Point three is that reducing the allure of illegal entry is as important as securing our borders. The reason that past “one-time” amnesty programs have been followed by yet more illegal immigration is that we have never eliminated the enticements for coming into the country. Ditching birthright citizenship, which most European countries have done, and making sure that employers are required to check the legal status of employees through E-Verify, would go a long way towards that end. Though the rationale for birthright citizenship is contained in the Constitution, many legal scholars argue that the policy could be refined by Congress, just like gun rights.
Point four is that a 1,000-mile concrete wall is unworkable. Cato scholar Peter Bier, writing in the Libertarian magazine Reason, explains that more than two-thirds of borderland property is owned by groups other than the federal government, giving rise to significant legal challenges. There are other obstacles, including water rights, Native American objections, environmental issues and possible flooding that might result from a wall.
More important, Bier writes that an opaque wall would bar border patrol agents from seeing the bad guys; as a result many are opposed to it. A wall is also vulnerable to tunneling, scaling and other means of penetration. In short, with ramped-up security available today through the use of drones and other technology, the wall is simply not useful.

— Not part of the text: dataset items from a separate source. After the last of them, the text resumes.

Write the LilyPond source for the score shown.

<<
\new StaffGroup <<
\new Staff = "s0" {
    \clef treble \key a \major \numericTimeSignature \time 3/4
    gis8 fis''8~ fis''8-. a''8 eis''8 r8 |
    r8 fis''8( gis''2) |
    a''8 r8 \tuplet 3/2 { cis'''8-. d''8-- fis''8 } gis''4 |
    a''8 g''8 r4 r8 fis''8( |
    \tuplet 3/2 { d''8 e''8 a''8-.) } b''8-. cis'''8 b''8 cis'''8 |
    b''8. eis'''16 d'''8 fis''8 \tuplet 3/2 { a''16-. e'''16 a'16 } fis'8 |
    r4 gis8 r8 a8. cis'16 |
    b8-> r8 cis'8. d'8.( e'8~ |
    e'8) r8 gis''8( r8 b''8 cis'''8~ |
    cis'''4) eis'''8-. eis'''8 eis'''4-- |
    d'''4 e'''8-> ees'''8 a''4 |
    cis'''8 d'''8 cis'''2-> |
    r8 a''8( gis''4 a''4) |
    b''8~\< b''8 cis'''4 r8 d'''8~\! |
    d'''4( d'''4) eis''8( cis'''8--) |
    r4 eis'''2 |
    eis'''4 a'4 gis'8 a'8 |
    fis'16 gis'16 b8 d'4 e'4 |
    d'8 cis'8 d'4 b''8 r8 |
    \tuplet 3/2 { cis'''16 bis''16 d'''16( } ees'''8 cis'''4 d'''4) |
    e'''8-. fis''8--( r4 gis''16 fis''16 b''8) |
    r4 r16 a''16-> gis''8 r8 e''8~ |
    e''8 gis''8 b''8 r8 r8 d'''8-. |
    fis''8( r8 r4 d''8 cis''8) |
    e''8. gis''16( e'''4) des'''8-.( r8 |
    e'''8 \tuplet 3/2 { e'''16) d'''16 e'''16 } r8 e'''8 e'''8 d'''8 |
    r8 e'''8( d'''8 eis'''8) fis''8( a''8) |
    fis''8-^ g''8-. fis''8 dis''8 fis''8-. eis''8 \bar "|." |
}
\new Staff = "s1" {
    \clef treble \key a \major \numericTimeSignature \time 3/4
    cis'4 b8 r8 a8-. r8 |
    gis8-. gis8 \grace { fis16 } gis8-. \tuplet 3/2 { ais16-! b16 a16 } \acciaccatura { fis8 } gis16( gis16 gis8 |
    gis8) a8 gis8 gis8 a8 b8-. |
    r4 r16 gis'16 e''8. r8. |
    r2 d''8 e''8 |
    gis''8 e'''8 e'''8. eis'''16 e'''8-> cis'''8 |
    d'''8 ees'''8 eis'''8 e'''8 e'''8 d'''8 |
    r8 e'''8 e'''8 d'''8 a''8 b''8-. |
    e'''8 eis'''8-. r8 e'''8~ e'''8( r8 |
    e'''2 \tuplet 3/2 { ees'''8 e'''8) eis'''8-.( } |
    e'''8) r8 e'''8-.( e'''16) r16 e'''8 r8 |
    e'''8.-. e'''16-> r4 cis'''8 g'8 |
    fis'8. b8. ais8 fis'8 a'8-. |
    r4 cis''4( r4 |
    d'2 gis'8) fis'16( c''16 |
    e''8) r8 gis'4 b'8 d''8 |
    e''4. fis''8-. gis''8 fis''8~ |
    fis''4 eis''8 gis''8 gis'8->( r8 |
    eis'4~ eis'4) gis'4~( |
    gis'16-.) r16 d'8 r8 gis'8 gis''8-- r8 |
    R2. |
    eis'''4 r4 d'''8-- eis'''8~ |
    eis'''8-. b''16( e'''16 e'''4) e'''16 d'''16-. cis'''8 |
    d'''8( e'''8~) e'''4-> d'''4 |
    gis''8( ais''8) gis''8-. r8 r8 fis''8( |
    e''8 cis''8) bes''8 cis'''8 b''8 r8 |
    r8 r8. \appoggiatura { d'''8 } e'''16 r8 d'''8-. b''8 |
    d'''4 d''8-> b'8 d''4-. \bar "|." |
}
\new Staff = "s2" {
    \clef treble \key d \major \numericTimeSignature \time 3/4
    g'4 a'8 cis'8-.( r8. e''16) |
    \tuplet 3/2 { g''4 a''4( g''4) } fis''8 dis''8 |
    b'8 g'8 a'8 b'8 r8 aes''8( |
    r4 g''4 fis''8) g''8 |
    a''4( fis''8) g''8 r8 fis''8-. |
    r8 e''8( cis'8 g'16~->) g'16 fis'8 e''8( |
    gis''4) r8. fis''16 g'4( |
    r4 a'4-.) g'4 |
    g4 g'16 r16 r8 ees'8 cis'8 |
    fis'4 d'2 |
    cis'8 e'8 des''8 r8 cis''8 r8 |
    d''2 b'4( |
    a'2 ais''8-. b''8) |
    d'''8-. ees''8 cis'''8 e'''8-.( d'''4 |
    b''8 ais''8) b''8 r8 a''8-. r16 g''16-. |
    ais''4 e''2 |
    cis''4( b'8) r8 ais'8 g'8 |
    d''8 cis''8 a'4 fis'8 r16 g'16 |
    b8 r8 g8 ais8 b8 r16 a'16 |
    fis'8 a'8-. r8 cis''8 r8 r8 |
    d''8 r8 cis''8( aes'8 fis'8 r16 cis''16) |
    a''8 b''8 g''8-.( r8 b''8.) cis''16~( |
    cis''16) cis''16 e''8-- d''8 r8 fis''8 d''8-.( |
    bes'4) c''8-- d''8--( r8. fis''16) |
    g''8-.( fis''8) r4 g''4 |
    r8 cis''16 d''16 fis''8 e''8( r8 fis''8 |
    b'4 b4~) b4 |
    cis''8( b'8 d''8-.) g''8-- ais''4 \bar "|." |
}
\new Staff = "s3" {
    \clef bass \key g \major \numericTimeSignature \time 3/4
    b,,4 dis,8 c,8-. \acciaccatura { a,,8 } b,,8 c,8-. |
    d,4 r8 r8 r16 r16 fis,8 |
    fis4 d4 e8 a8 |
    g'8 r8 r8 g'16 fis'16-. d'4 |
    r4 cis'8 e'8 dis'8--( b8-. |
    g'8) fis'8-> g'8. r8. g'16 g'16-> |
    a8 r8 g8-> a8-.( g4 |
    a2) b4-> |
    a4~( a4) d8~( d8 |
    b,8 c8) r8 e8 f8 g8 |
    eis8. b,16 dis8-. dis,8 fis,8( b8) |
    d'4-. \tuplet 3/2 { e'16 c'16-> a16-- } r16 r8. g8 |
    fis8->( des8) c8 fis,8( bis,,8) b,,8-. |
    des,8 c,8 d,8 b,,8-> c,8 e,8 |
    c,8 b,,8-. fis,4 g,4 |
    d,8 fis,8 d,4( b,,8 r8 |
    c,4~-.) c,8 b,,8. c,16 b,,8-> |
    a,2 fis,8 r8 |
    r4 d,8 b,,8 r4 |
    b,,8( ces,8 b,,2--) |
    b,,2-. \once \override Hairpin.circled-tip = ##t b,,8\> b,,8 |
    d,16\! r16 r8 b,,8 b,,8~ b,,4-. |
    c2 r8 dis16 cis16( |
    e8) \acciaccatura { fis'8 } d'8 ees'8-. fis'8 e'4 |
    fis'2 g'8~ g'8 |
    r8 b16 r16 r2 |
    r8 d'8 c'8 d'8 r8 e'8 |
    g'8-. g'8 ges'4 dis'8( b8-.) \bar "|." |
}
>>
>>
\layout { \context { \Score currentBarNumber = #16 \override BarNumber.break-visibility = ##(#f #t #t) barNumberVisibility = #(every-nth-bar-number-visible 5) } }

It is also expensive, with estimates of its cost running as high as $50 billion. That funding could better go to rolling out E-Verify and for expanded biometric screening for first-time visa applicants. We must deter illegal crossings, but it is also essential to prevent people from overstaying their visas. In 2016, according to a new report from Homeland Security, only an estimated 106,000 people managed to cross our southern border and enter the country undetected; more than 600,000 overstayed their visas.
Though many of the latter represent students and travelers who may not pose a threat to the country, remember that the 9/11 perpetrators from Saudi Arabia entered the country legally and then overstayed their visas.
“Build the Wall” became a central theme of Trump’s campaign. But the wall represents more than a physical structure; it symbolizes a commitment to the rule of law and support for American workers. It signals an end to the permissiveness and claustrophobic political correctness of the Obama years.
Polling shows that most Americans don’t want a wall, mainly because they doubt that it will make a difference.
We don’t need a wall; we need The Donald to do a deal.